BEGIN Materials provided

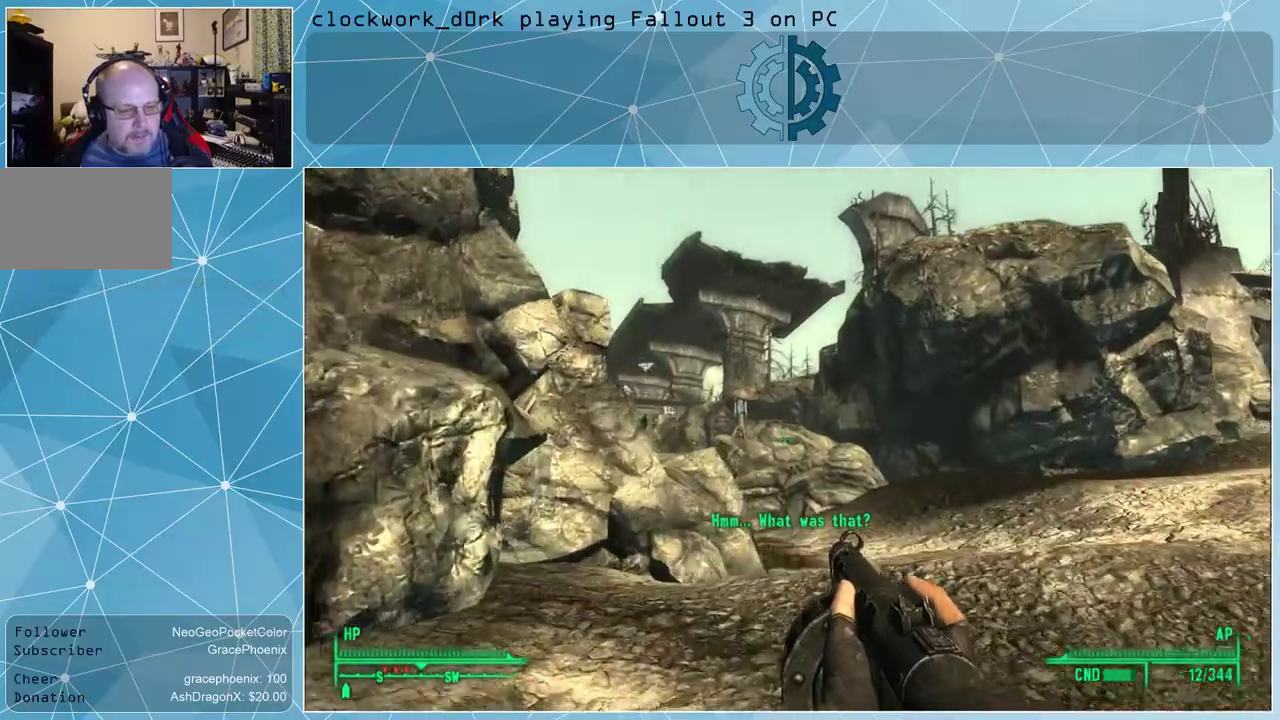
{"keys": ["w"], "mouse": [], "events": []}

END Materials provided
BEGIN Materials provided

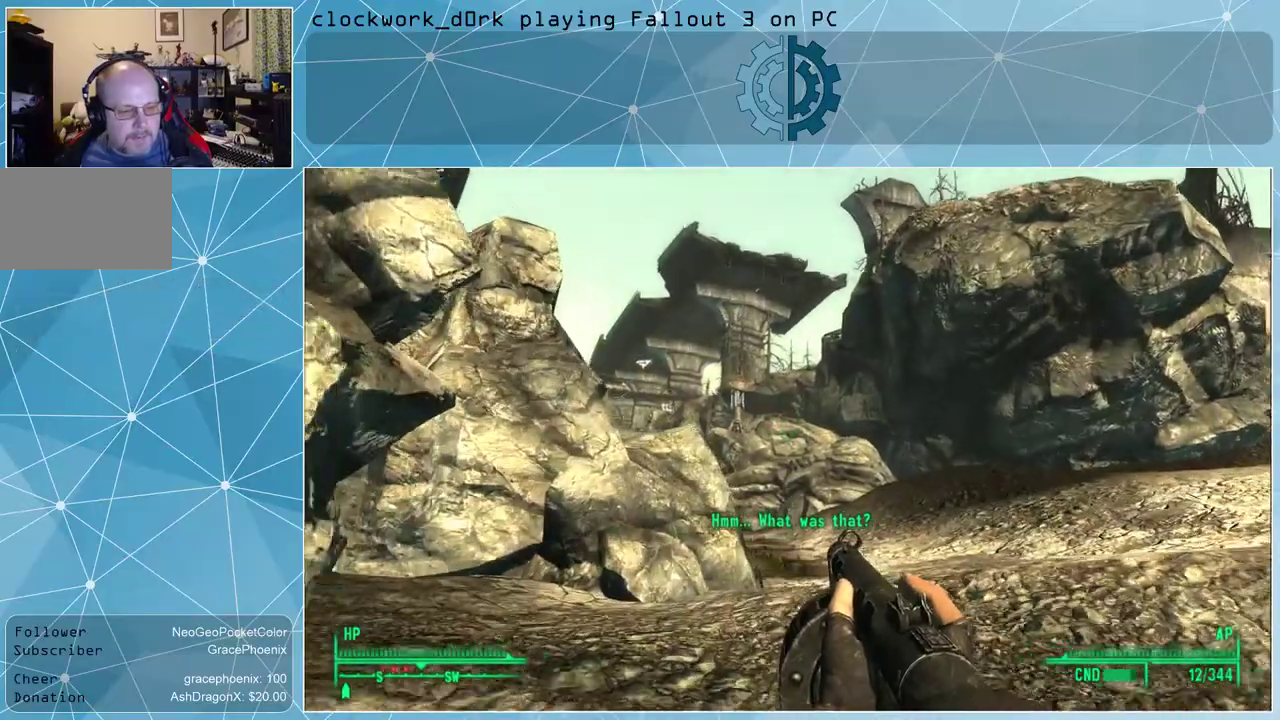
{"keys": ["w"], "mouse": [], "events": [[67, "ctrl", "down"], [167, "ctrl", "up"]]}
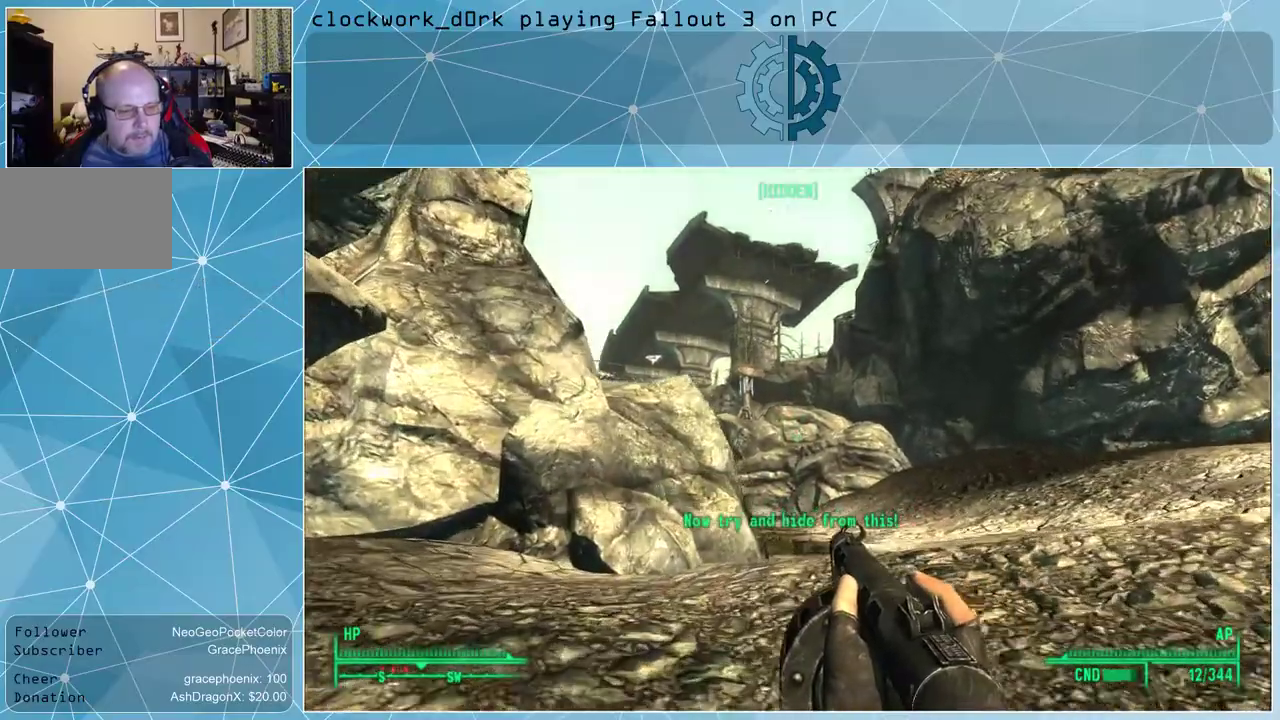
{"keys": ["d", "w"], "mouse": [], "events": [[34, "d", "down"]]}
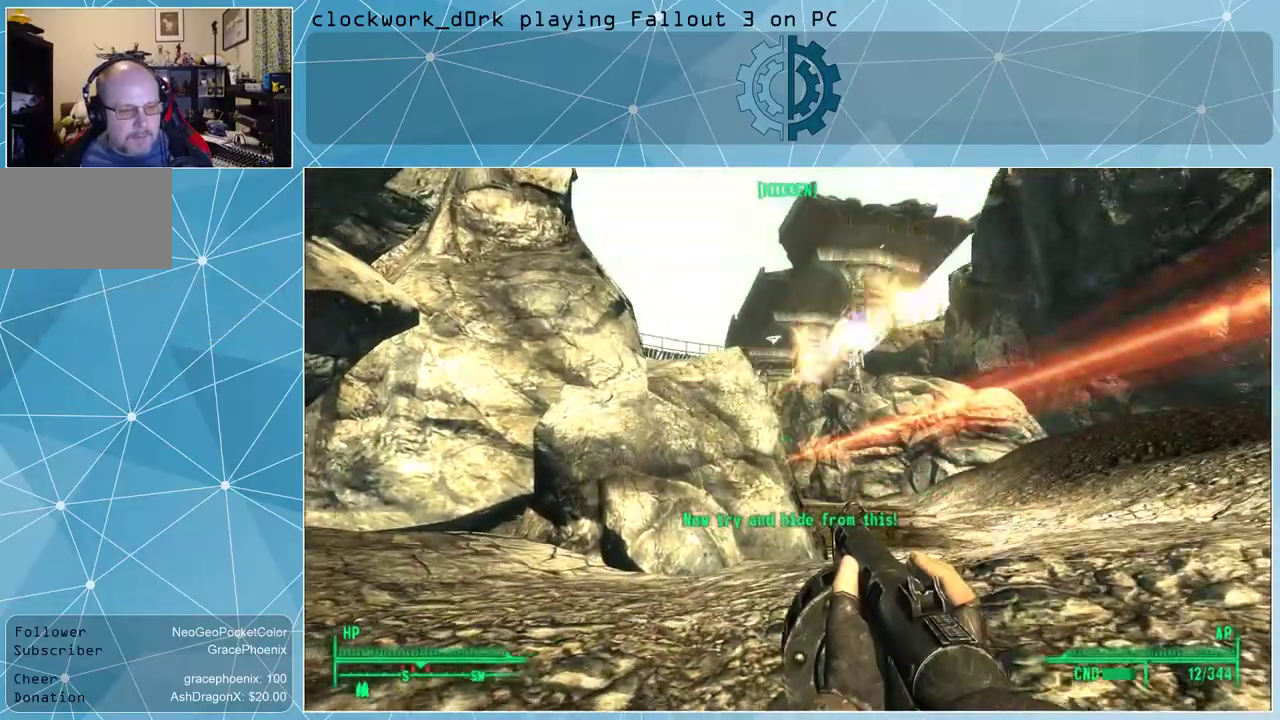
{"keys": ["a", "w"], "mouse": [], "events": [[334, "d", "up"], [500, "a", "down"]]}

END Materials provided

▸ **What you are asked to do**
For an answer, give a copy of every line in the listing that holds the word "down".

▸ **Answer for this exercise**
{"keys": ["w"], "mouse": [], "events": [[67, "ctrl", "down"], [167, "ctrl", "up"]]}
{"keys": ["d", "w"], "mouse": [], "events": [[34, "d", "down"]]}
{"keys": ["a", "w"], "mouse": [], "events": [[334, "d", "up"], [500, "a", "down"]]}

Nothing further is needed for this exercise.